What to do: All lines in the records below with the word "four" must be returned.

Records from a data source
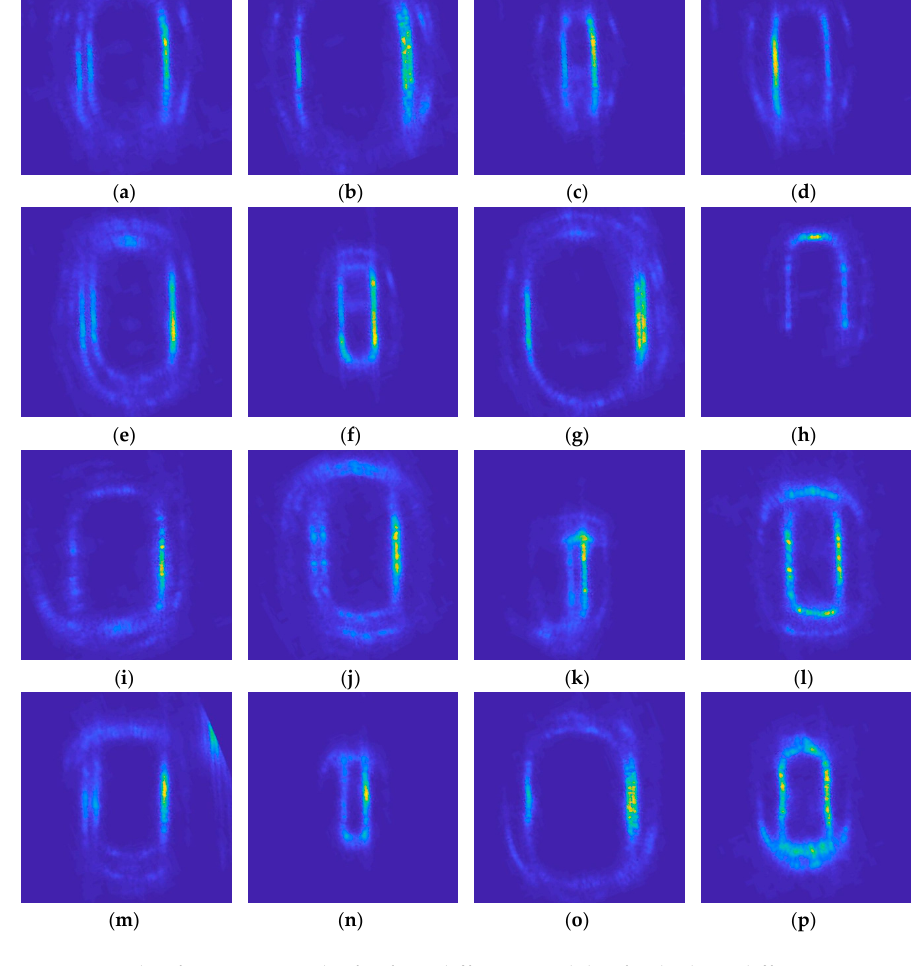
Figure 5. Example of imaging results for four different models of vehicle at different positions and detection heights. ( a – d ) Chevrolet Impala LT; ( e – h ) Mitsubishi Galant ES; ( i – l ) Toyota Highlander; and, ( m – p ) Chevrolet HHR LT.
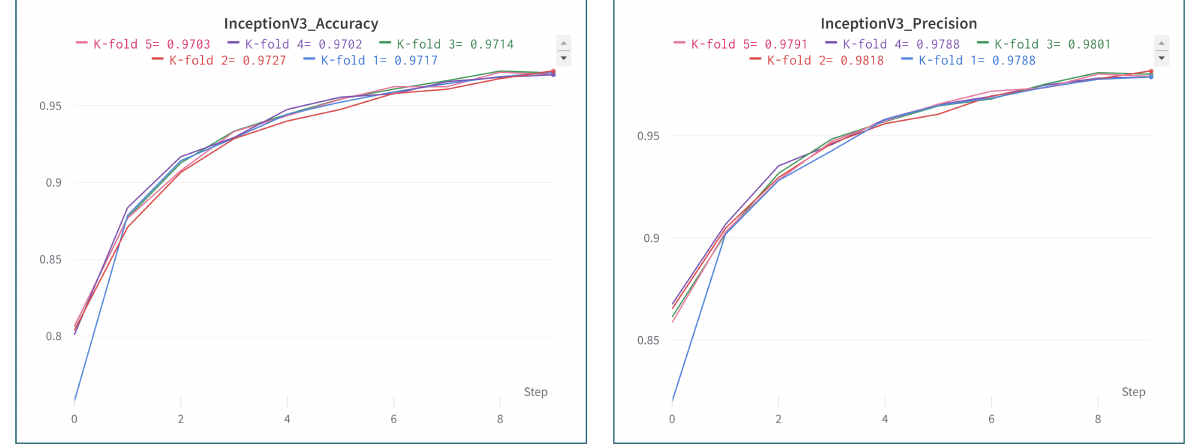
Figure 9. Training Accuracy and precision of the InceptionV3 model.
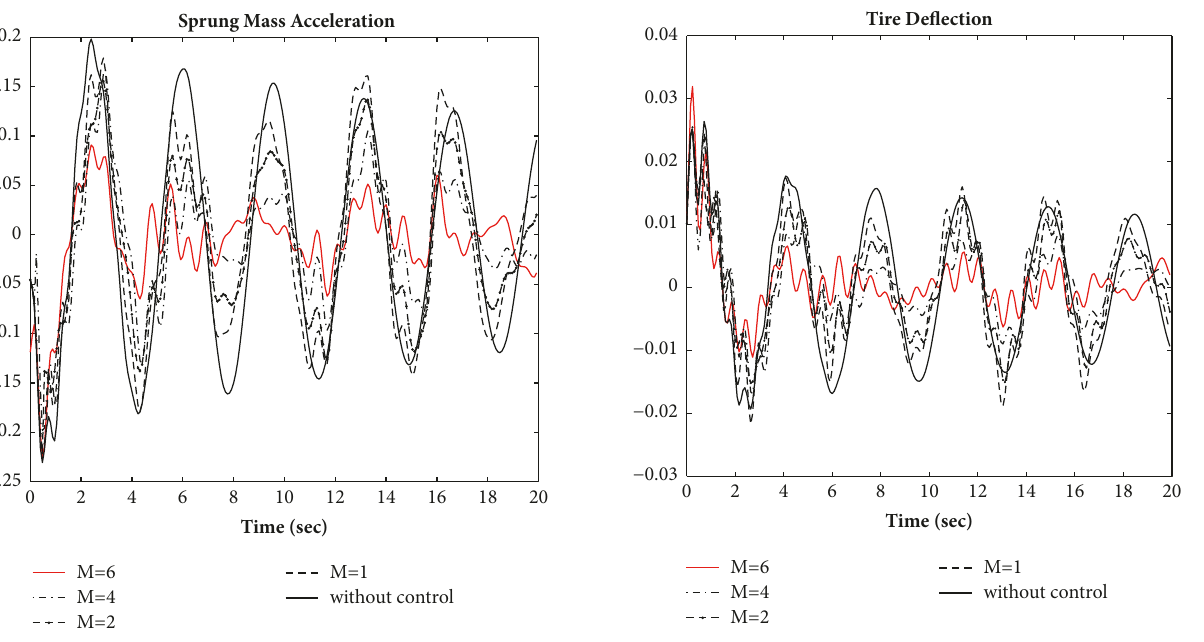
Figure 4: The curve of the sprung mass acceleration ̈𝑧 𝑠 (𝑡) .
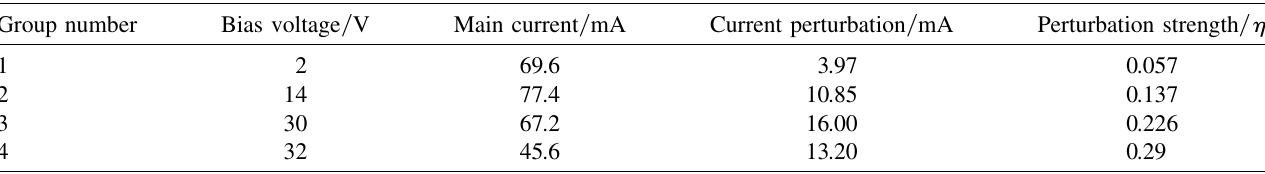
TABLE I. Data for current perturbation generation at the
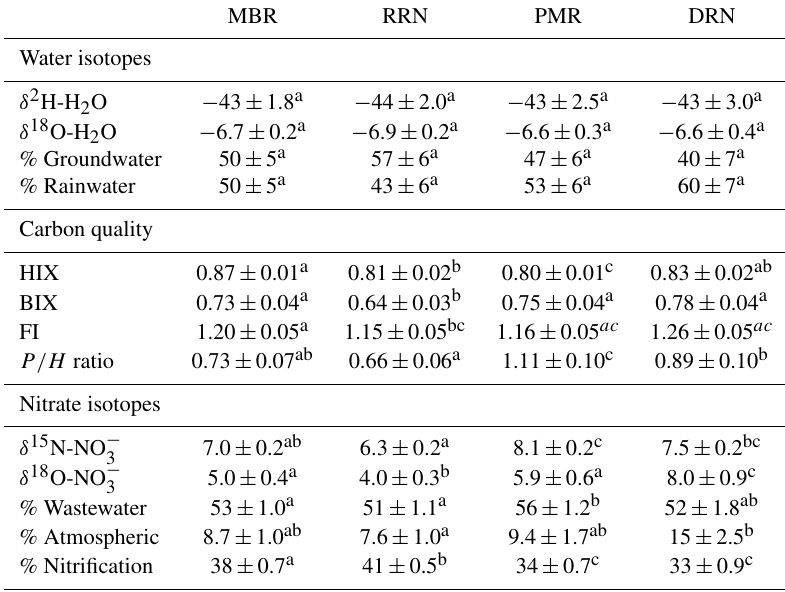
Table 2. Comparisons of water, carbon, and nitrate sources (mean ± SE) among the four urban watersheds.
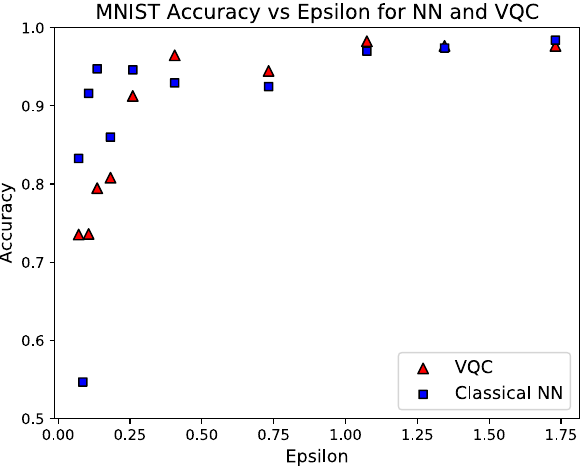
Figure 13. Accuracy of DP classifiers after 30 epochs plotted against their ε for a MNIST binary classification of the handwritten digits ‘0’ and ‘1.’ With only 28% the number of parameters in the NN, the quantum classifier is at least as accurate as the classical classifier for all investigated DP levels.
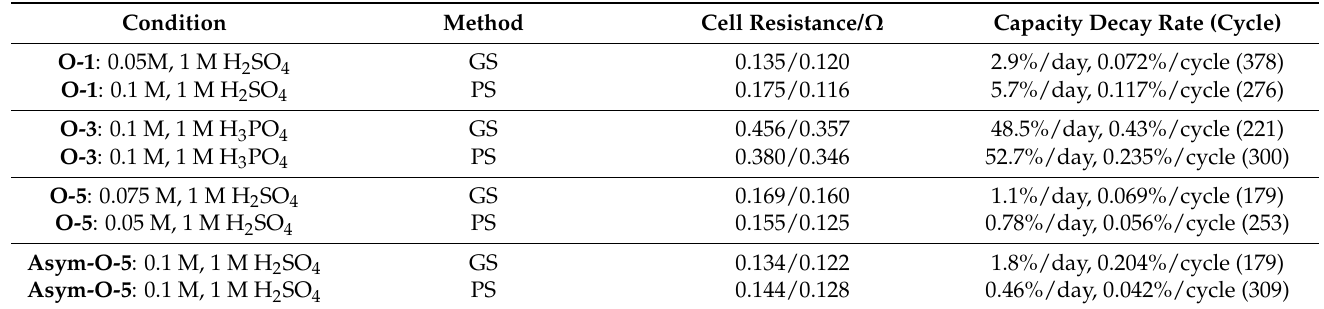
Figure 3. ( a ) Schematic representation of the proposed decomposition pathway of O-3 ; ( b ) schematic representation of the chemical structure of TMHQ. Table 1. Symmetric cell cycling tests of O-1 , O-3 , O-5 and asym-O-5, using the PS and GS cycling methods.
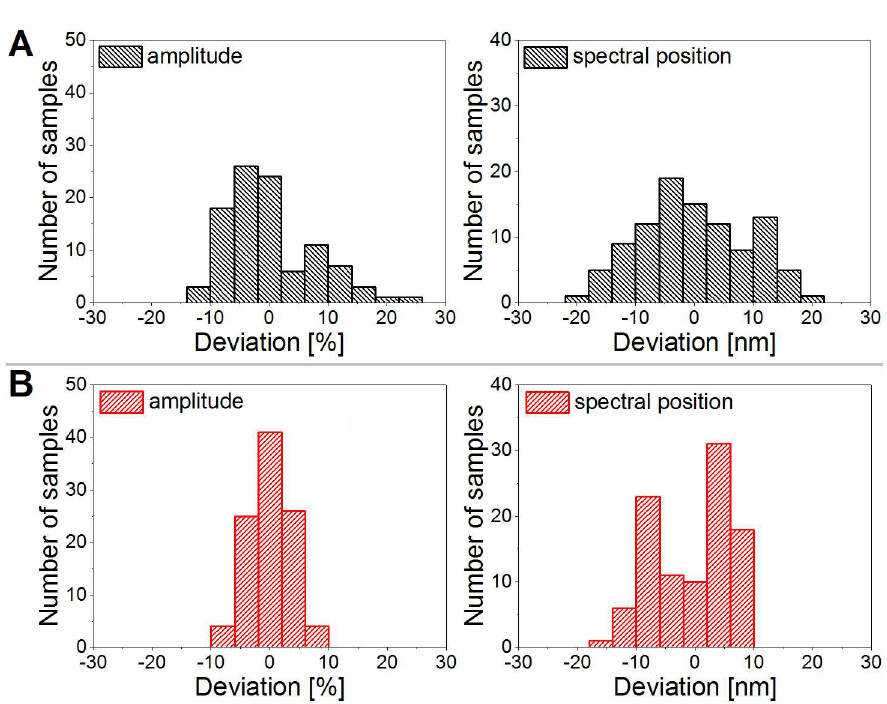
Fig 6. Histograms of amplitude and spectral position measuredby the two optical setups. (A) The perpendicular measurement graphs exhibita broaderscatter comparedto (B) the integratingsphereresults, indicating that the perpendicular illumination and detectionresults in highervariancein the case of textured opticalsurfaces (n = 100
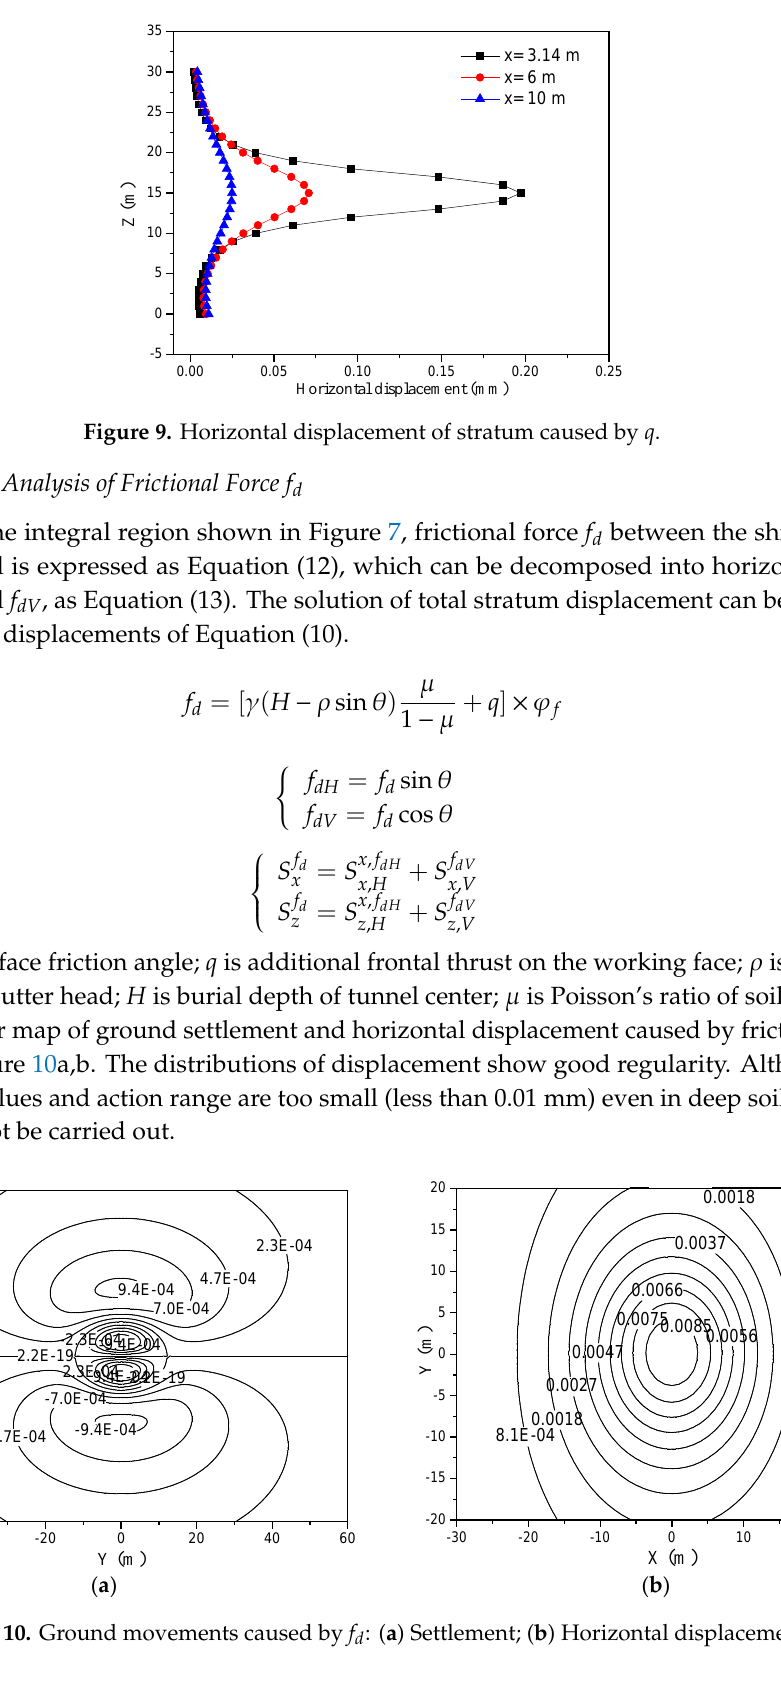
Figure 8. Longitudinal ground settlement caused by q .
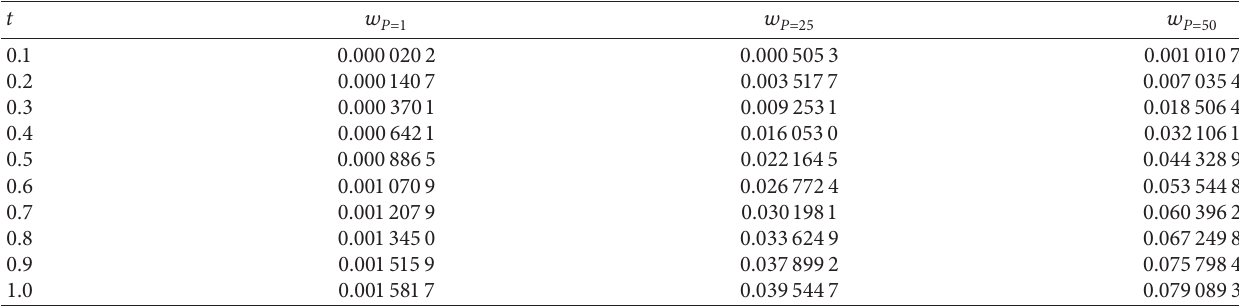
Table 2: Some values of w ( t, x ) for P � 1 , 25 , 50 (for a butyl B252 beam).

Exercise result:
Figure 5. Example of imaging results for four different models of vehicle at different positions and detection heights. ( a – d ) Chevrolet Impala LT; ( e – h ) Mitsubishi Galant ES; ( i – l ) Toyota Highlander; and, ( m – p ) Chevrolet HHR LT.
Table 2. Comparisons of water, carbon, and nitrate sources (mean ± SE) among the four urban watersheds.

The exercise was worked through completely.